No I don't have this problem. I've talked with my parents since I was little (now close to 40).
Mrbj
Oct 14th, 2010, 11:13 AM
Just dont think about it, it'll be just fine. Unless you live with them, you dont need to worry about this. Children are the main resource of comfort for Older parents, so put your self in there situation you may find a way. Generation after generation topics of interest change, so this is part normal.
dafunkgirl20
Oct 17th, 2010, 08:29 AM
I can somewhat relate, however my little sister who is 4.5 years younger than me can truly relate to you!!
My parents were 36 years old when they had me and 40 when they had my sister - that's a significant age gap, calculate in as well that my parents were brought up in communist Europe and we're brought up in Canada!!
A good example of challenges I faced growing up is - when I turned 18, I wanted to go out to the bar and go clubbing with friends. Well I asked my parents if I could go to the bar. They were disgusted that I wanted to do such a thing - apparently a BAR back home was considered a place where you go to meet sex partners and stuff. I told them it's nothing like that!!! It wasn't until years and year later that I realized that I shouldn't have refered to it as a bar but rather I should have asked to go to the DISCO and everything would have been FINE!!!
I have an easier time communicating with them now, likely because I have children. My sister was never really close to my parents, and we had a lot of resentment because everything we did or wanted to do was compared to whether or not they were allowed to do that back when they were younger!!!!
At times we're also finding it difficult to communicate with them. My parents speak a bit of English - enough to get by... but we converse with them in thier native tongue. Although for me, english is my second language - I tend to think in English as the only people I get to practice my first language with is my parents!

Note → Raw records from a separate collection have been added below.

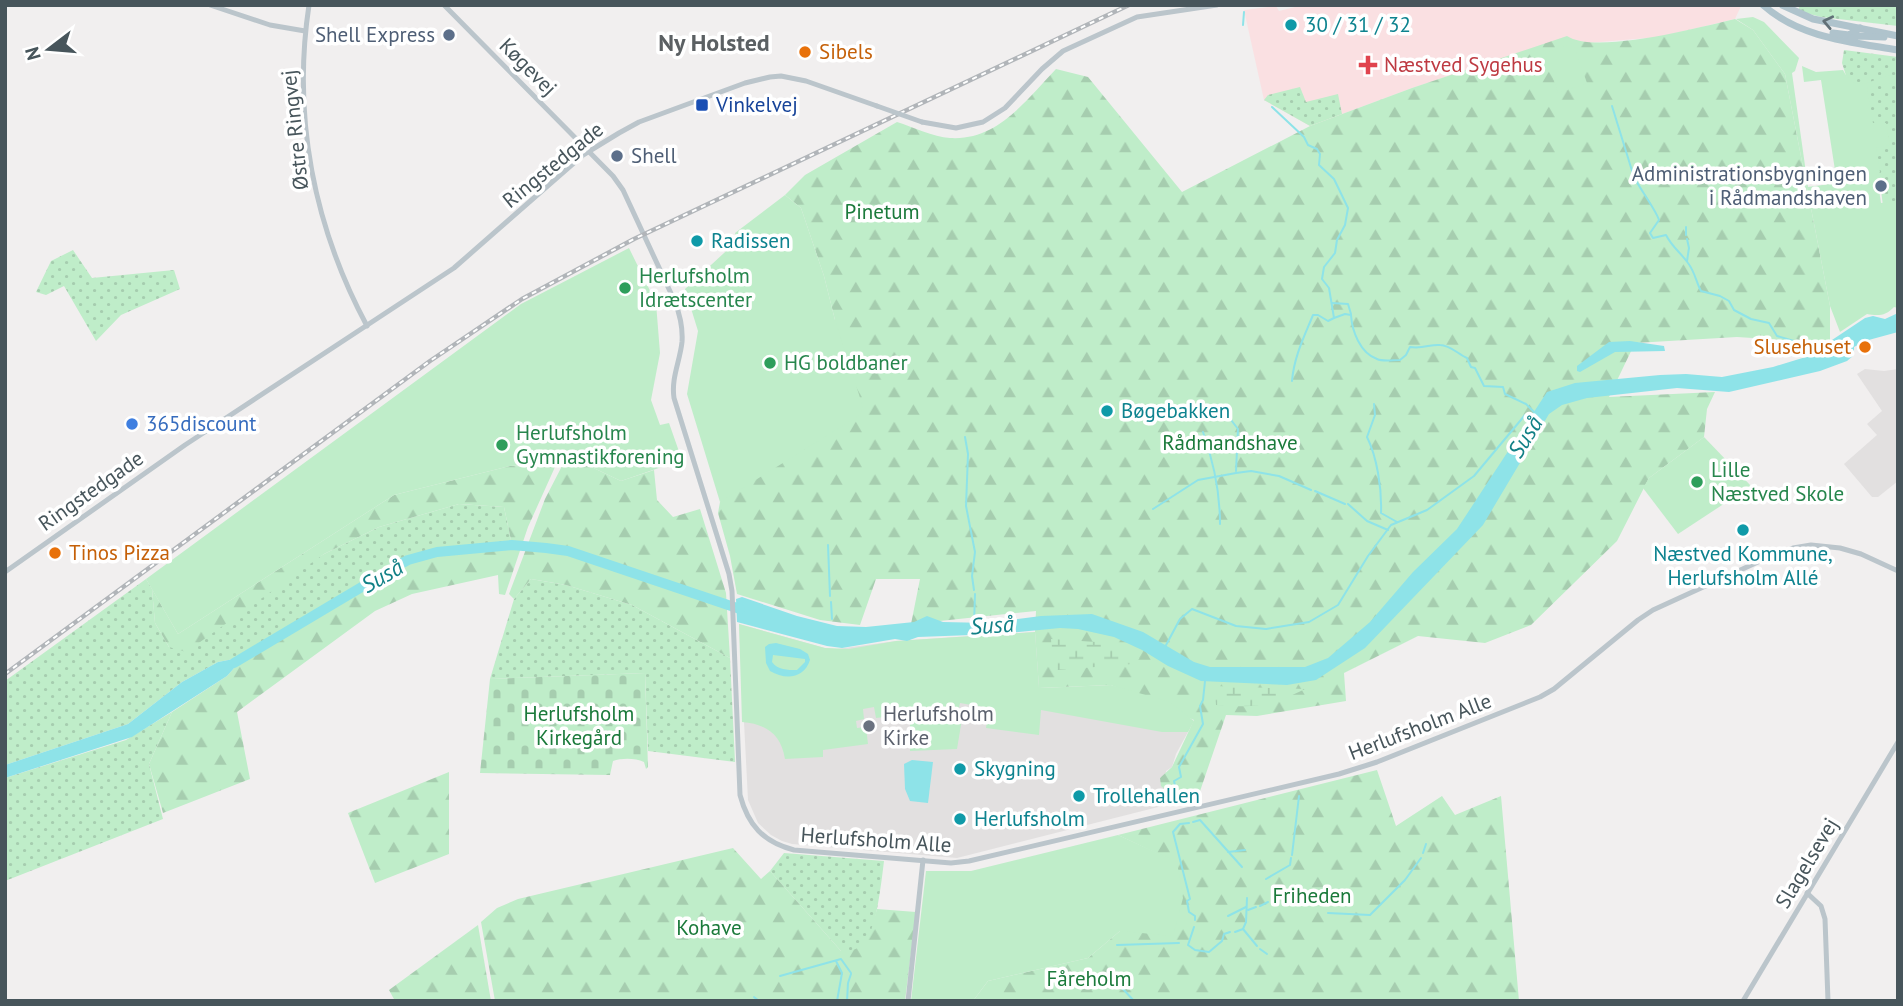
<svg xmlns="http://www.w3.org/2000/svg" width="1903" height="1006" viewBox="0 0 1903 1006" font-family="'PT Sans',sans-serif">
	<defs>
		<pattern id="grass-dots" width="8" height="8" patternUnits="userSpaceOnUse" patternTransform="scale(1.75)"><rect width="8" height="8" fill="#bfedc9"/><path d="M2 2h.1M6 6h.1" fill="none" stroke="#a6cdaf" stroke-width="1.8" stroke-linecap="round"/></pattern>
		<pattern id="forest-firs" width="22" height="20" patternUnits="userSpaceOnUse" patternTransform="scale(1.75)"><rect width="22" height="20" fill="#bfedc9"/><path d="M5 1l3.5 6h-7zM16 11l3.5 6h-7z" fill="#a6cdaf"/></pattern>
		<pattern id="wetland-marsh" width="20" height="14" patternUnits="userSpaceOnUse" patternTransform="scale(1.75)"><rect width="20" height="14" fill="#bfedc9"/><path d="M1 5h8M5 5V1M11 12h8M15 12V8" fill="none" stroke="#a6cdaf"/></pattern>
		<pattern id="cemetery-stones" width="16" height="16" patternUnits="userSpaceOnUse" patternTransform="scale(1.75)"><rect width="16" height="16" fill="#bfedc9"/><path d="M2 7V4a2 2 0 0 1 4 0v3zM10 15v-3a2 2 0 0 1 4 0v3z" fill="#a6cdaf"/></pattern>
	</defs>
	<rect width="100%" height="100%" fill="#f1efef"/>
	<g fill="#e2e0e0">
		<path d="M1865,369L1884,371L1898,369V481L1878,497H1872L1844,464L1877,435L1867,424L1882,411L1857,374Z"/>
		<path d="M739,624L825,648L837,649L896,641L1035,632L1039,688L1194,721L1176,754L1172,767L1166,771L1170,804L957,858L792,844L782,841L771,835L758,823L748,800Z"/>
	</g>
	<path fill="#fae0e2" d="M1303,5H1741V6L1735,19L1659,37L1588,43L1576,42L1567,37L1412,88L1310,126L1264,100L1244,10L1276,6L1279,11Z"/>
	<g fill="url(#grass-dots)">
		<path d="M1800,5H1898V26L1821,17L1798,11Z"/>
		<path d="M1844,50L1898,57V204L1883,206L1880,182L1868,184L1849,85L1842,63Z"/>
		<path d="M1300,87L1306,102L1338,94L1342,114L1310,126L1264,100L1268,95Z"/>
		<path d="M73,250L92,278L174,270L180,289L121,315L96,341L64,286L46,295L36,292L51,261Z"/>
		<path d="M459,504L504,507L512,545L437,552L408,560L244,657L218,662L182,682L128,724L5,765V681L146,579L152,589L155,623L169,647L324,554L379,527Z"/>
		<path d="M531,579L566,585L632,605L730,658L735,762L648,751L645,673L490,679L514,599Z"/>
		<path d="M172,712L149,764L163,819L5,881V778L126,740Z"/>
		<path d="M784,853L884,861C882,877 876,931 866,943C860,951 850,952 841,951L770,871Z"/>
	</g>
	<g fill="url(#forest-firs)">
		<path d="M1735,19L1753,30L1785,74L1830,306V343L1737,337L1635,343L1609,397L1715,392L1707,409L1704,437L1649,478L1617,541L1531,625L1485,643L1418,636L1344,673L1346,701L1257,716L1226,715L1197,800L1170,804L1167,791L1161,786L1160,778L1172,767L1194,720L1111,685L1039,688L1035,632L1036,611L911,624L920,579H876L860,625L820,620L737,594L730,556L718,513L720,502L835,320L824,276L801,208L785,195L805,175L897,122C913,127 933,137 950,138C998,141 1026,100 1056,69L1088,77L1182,192L1310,126L1412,88L1567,36C1595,55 1701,27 1735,19Z"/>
		<path d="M583,463L621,481L654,470L657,500L673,517L700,509L726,593L730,658L632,605L566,585L531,579L514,599L509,594L545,499L562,466Z"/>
		<path d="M510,466L555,467L528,527L505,595L499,594L498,575L412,594L375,611L237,712L250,779L163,813L149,764L172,712L227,676L244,657L408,560L437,552L512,545L504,507L459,504L379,527L324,554L186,652L169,647L155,623L152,589L178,634L394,495Z"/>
		<path d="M1377,770L1396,826L1442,796L1455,815L1501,796L1519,1001H973L988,981L1088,958L1120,931L1177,863L1118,835Z"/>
		<path d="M449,772V854L375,883L348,813Z"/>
		<path d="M733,848L761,879L770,871L841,951C870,952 870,932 877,909L916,912L905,1001H495L481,922L497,908L518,899Z"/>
		<path d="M478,925L491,1001H395L389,990Z"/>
	</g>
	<g fill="url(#wetland-marsh)">
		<path d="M1051,639L1111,643L1140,658L1132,664L1058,670L1052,656Z"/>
		<path d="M1214,686L1305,689C1269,707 1255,708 1216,705Z"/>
	</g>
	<path fill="url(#cemetery-stones)" d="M645,673L648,767L646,769L644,762C635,758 622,758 613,761L610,775L480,773L490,679Z"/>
	<g fill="#bfedc9">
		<path d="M1753,17L1764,22L1799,58L1795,71L1792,73L1808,187L1837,183L1821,80L1804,82L1802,66L1816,72L1843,70C1857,97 1872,77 1892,75L1893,83L1867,88L1873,123H1886L1890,145L1876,148L1880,172L1877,176L1881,203L1898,201V308L1894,307C1886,316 1878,316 1867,314L1840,332L1830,306L1785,74L1753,30L1736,19Z"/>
		<path d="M1573,43L1587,83L1558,93L1545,53Z"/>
		<path d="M785,195L801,208L824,276L835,320L863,407L860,415L720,502L687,394L698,331L685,289L737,241L735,233Z"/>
		<path d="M629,248L656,303L660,353L651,400L660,425L669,423L682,460L621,481L583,463L510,466L394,495L178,634L146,579L521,304Z"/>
		<path d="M1704,437L1751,486L1678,534L1643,488L1649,478Z"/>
		<path d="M739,624L825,648L849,649L896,641L1035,632L1039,688L1111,685L1170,702L1194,721L1188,732H1162L1041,710L1039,735L986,728L989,708L960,703L957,718L962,719L957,749L910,751V707L883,710L884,717L876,718L874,707L863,709L864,719L856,721L857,728L866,727L868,744L823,750V757L785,759C781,734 766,724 742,722Z"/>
		<path d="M1118,835L1177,862L1183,898L1173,936L1120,931L1088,958L988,981L973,1001H911L926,871H971Z"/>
	</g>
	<g fill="#8ee3e8" fill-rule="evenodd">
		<path d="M1898,313V332L1865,341L1854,347V355L1847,361L1820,371L1729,392L1677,388L1587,398L1562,405L1549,414L1483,525L1365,648L1316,680L1287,685L1201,681L1168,666L1142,650L1114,637L1078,629L1060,628L998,634L918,637L907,641L895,639L842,648L827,646L737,622L736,599L742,597L797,616L837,626L866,627L914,622L927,616L943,622L988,623L1041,616L1092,614L1143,632L1194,662L1210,667H1305L1328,658L1370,622L1413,572L1457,529L1547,392L1575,383L1660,375L1686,374L1722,377L1773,367L1809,356L1822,347L1823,341L1832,340L1865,318L1873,316L1885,319Z"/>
		<path d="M1630,341L1664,346L1665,351L1615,352L1580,372L1577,371V366L1609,342Z"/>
		<path d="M776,643L800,649L808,654L810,660C804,679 785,680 770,671L766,663L765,647L769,644ZM773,655L805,659V662L797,670C787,670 778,670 772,662Z"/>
		<path d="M244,657L227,676L132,737L5,778V765L128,724L182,682L218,662Z"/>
		<path d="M912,760L933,762L928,803L910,801L905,789L904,764Z"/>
	</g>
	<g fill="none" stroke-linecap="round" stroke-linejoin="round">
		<g stroke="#8ee3e8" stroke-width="2">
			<path d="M1243,25L1244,12"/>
			<path d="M1612,106L1633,174"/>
			<path d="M1272,107L1304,137L1308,145L1317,149L1320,154L1319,165L1334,179L1348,208L1345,225L1337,240L1335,253L1324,267L1322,279L1329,288L1334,318L1345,314L1351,315C1352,331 1360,353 1377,359C1383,362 1393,360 1400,360L1406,355L1410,347C1424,349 1430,344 1440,345C1450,345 1458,354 1467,358L1471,367L1475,368L1484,386L1503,387L1505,394L1526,404L1535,413"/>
			<path d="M1634,177C1640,189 1656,210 1659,220L1650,233L1653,238L1666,235C1672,247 1681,253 1688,263C1695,272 1696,282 1701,291L1720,296L1729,301L1734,310L1751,319L1769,323L1777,336L1821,349"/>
			<path d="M1686,235V227"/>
			<path d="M1687,239L1689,248L1687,261"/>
			<path d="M1332,303L1348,304L1351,314"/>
			<path d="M1292,381C1294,357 1304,337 1313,315H1318L1328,321L1334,318"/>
			<path d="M1374,404L1375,415L1367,437C1377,457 1382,489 1381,513L1397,522"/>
			<path d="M1228,416L1238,429L1236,471"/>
			<path d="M1203,432C1214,463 1220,491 1220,524"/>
			<path d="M965,437L968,454L966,506L975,552L972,576L974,590"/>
			<path d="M1315,491L1345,504"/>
			<path d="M1348,504L1367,521L1388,530"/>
			<path d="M1153,509L1198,480L1236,473L1251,471L1279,476L1311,490"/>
			<path d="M828,545L830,596"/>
			<path d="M831,602L832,619"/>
			<path d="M974,624L975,594"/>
			<path d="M1165,647L1180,619L1192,609L1236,626L1266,629L1309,622L1338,605L1368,556L1391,525L1427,510L1474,476L1525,415H1533"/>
			<path d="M1179,804L1174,781L1181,777L1179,767L1203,724L1200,706L1203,700L1205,681"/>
			<path d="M1193,822L1200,820L1242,867"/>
			<path d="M1189,823L1180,824L1173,832L1190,899L1187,901L1189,912L1195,916V920"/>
			<path d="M1228,852L1245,850"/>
			<path d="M1423,853L1426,844"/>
			<path d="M1292,855L1299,796"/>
			<path d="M1266,879L1290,865L1291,858"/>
			<path d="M1260,906L1268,902"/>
			<path d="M1248,910L1256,907"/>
			<path d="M1328,913L1370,915L1405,880L1421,858"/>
			<path d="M1228,916L1246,907"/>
			<path d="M1194,927L1188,945L1195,950L1209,952L1222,941L1224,934L1230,932"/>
			<path d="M1243,929L1257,946"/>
			<path d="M1235,932L1243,929L1246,922L1247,898"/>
			<path d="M1117,945L1179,943"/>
			<path d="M1260,949L1267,954"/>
			<path d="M836,961L842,973L837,1001"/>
			<path d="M780,976L841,959L851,973"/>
			<path d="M1113,978L1134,1001"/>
			<path d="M754,997L759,1001"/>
			<path d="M847,1001L848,983L851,974"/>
		</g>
		<path stroke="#8ee3e8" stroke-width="10" d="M234,663L397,566L408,560L437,552L512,545L546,548L568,551L740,609"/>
		<g stroke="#bbc5cb" stroke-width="5">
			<path d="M210,5L270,25L305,31"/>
			<path d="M309,5C292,117 314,227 367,326"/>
			<path d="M444,5L613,176L623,190L675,302C680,315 683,328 682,342C680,361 671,378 674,398L729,574L732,591L740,795C748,825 763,842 794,850L951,863L969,861L1339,774L1377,762L1540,697L1554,689L1638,620L1653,610L1771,556L1793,548L1811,545L1840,548L1861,554L1898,571"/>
			<path d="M922,122L956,128L983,122L1005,108L1042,69L1063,51L1137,17L1217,5"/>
			<path d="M5,572L185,445L454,268L583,155L619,133L639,122L745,83L770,77L781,76L806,81L877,106"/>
			<path d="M1807,893L1821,906L1825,919L1828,1001"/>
			<path d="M908,1001L923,860"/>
			<path d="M1743,1001L1898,742"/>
		</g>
		<g stroke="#afc3cc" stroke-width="7">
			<path d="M1763,5C1800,38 1851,42 1898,50"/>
			<path d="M1782,5L1813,19L1898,36"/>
			<path d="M1833,33L1849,35L1860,28"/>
			<path d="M1851,39L1858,36L1884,37"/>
		</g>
		<defs>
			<path id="rail" d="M5,674L430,361L522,299L634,239L1129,5"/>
		</defs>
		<use href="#rail" stroke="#b1b5b9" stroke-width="4.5"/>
		<use href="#rail" stroke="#fff" stroke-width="2" stroke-dasharray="5" stroke-linecap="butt"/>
		<path stroke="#bbc5cb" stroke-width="5" d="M877,106L922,122"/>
	</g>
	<defs><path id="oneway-chevron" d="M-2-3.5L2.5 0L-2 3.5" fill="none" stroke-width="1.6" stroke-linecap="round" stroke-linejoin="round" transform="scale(1.75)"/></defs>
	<use stroke="#617077" href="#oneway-chevron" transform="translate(1828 22) rotate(-168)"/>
	<g fill="#0f9aa8" stroke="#fff" stroke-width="2.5">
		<circle cx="1291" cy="25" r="7"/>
		<circle cx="697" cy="241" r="7"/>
		<circle cx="1107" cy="411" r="7"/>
		<circle cx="1743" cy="530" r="7"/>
		<circle cx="960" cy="769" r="7"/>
		<circle cx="1079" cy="796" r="7"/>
		<circle cx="960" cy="819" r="7"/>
	</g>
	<g fill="#5c6f8a" stroke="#fff" stroke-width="2.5">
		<circle cx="449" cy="35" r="7"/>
		<circle cx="617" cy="156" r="7"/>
		<circle cx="1881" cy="186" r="7"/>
	</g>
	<g fill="#e8710a" stroke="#fff" stroke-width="2.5">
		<circle cx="805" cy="52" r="7"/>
		<circle cx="1865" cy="347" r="7"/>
		<circle cx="55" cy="553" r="7"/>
	</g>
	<path fill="#e0444e" stroke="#fff" stroke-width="2.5" d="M1364.5 54.5h7v7h7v7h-7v7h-7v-7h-7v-7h7z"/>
	<rect fill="#1a4fb4" stroke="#fff" stroke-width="2.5" x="695" y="98" width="14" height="14" rx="3.5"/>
	<g fill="#2e9e5b" stroke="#fff" stroke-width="2.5">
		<circle cx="625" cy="288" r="7"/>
		<circle cx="770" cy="363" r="7"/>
		<circle cx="502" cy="445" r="7"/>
		<circle cx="1697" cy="482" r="7"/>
	</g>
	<circle fill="#3f7fe0" stroke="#fff" stroke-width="2.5" cx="132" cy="424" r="7"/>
	<circle fill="#6b7280" stroke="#fff" stroke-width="2.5" cx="869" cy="726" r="7"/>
	<g text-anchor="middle" stroke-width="7" stroke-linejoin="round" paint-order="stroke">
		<g font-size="21" fill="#0d838f" stroke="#fff" text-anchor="start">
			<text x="1305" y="32">30 / 31 / 32</text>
			<text x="711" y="248">Radissen</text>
			<text x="1121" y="418">Bøgebakken</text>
			<text x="1743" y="561" text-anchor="middle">Næstved Kommune,<tspan x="1743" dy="24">Herlufsholm Allé</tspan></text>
			<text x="974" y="776">Skygning</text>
			<text x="1093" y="803">Trollehallen</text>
			<text x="974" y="826">Herlufsholm</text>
		</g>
		<g font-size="21" fill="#4e5e75" stroke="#fff" text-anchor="end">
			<text x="435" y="42">Shell Express</text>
			<text x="631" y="163" text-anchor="start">Shell</text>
			<text x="1867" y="181">Administrationsbygningen<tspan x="1867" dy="24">i Rådmandshaven</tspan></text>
		</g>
		<g font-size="21" fill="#c56008" stroke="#fff" text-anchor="start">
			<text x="819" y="59">Sibels</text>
			<text x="1851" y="354" text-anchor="end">Slusehuset</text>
			<text x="69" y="560">Tinos Pizza</text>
		</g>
		<g font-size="21" fill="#be3a42" stroke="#fff" text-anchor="start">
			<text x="1384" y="72">Næstved Sygehus</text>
		</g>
		<g font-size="21" fill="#47555b" stroke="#fff">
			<text transform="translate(528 67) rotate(45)" y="7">Køgevej</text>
			<text transform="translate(295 130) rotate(-96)" y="7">Østre Ringvej</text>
			<text transform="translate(553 165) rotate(-39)" y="7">Ringstedgade</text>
			<text transform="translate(91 491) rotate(-35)" y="7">Ringstedgade</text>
			<text transform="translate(1420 727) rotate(-21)" y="7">Herlufsholm Alle</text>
			<text transform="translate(876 840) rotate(4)" y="7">Herlufsholm Alle</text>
			<text transform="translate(1807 863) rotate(-59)" y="7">Slagelsevej</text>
		</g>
		<g font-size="21" fill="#164399" stroke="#fff" text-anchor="start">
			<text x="716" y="112">Vinkelvej</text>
		</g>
		<g font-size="21" fill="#1b7a3b" stroke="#fff">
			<text x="882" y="219">Pinetum</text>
			<text x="1230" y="450">Rådmandshave</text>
			<text x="579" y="721">Herlufsholm<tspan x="579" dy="24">Kirkegård</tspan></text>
			<text x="1312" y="903">Friheden</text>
			<text x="709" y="935">Kohave</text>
			<text x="1089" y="986">Fåreholm</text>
		</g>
		<g font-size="21" fill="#27864d" stroke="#fff" text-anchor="start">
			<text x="639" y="283">Herlufsholm<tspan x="639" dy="24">Idrætscenter</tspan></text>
			<text x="784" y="370">HG boldbaner</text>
			<text x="516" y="440">Herlufsholm<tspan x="516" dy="24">Gymnastikforening</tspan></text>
			<text x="1711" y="477">Lille<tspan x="1711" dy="24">Næstved Skole</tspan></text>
		</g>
		<g font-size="21" fill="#366cbe" stroke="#fff" text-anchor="start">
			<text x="146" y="431">365discount</text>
		</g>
		<g font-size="21" fill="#5b616d" stroke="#fff" text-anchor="start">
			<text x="883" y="721">Herlufsholm<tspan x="883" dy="24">Kirke</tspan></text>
		</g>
		<g font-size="23" font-style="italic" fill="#128086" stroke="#fff">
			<text transform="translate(1525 437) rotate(-58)" y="8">Suså</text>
			<text transform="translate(382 576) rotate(-30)" y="8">Suså</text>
			<text transform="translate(992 625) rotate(-4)" y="8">Suså</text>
		</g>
		<g font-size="24" font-weight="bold" fill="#5b6063" stroke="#fff">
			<text x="714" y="51">Ny Holsted</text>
		</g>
	</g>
	<rect width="1903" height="1006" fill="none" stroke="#47555b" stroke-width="14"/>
	<g transform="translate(49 49) rotate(254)" stroke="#ffffff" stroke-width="5" paint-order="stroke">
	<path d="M0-5L12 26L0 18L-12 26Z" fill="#47555b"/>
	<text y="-10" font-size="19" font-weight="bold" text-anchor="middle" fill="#47555b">N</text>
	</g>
</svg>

I think the best way to deal with it, is try to understand where they are coming from and let them understand where you are coming from.
JAGpilot
Oct 18th, 2010, 12:10 AM
I would say I can relate in a few areas, more so with my dad. He is a very old fashioned type of person in terms of his way of thinking. He uses technology (basic stuff) but still relies on notebooks, agendas, and written plans. I feel his mindset is that of an older person when it comes to most things and frequently quotes stuff that is no longer valid (ie. he talks about cars that haven't been produced for 30 years in comparison to modern vehicles). I frequently become infuriated when I try to talk to him about things because he tries to push his outdated/nervous/paranoid opinions onto me. He thinks of the most far fetched and marginally-possible outcomes as an excuse for telling me not to do something or go somewhere.
gman
Oct 18th, 2010, 01:02 AM
Different generation has different way of thinking. In order to communicate, either one of you needs to the tune to the same "brain wave frequency". Some people has a wider range and some people has shorter range. You have problem to communicate with your older parent and one day you will find your kids have problem to communicate with you too.
I am a "get to the point" person. My mother is a "take forever to get to the point" person. When I ask a question, a 'yes' or 'no' will do. She would just talk about sometime she thinks is relevant and keep going. By the time she is done, we both will forget what I asked.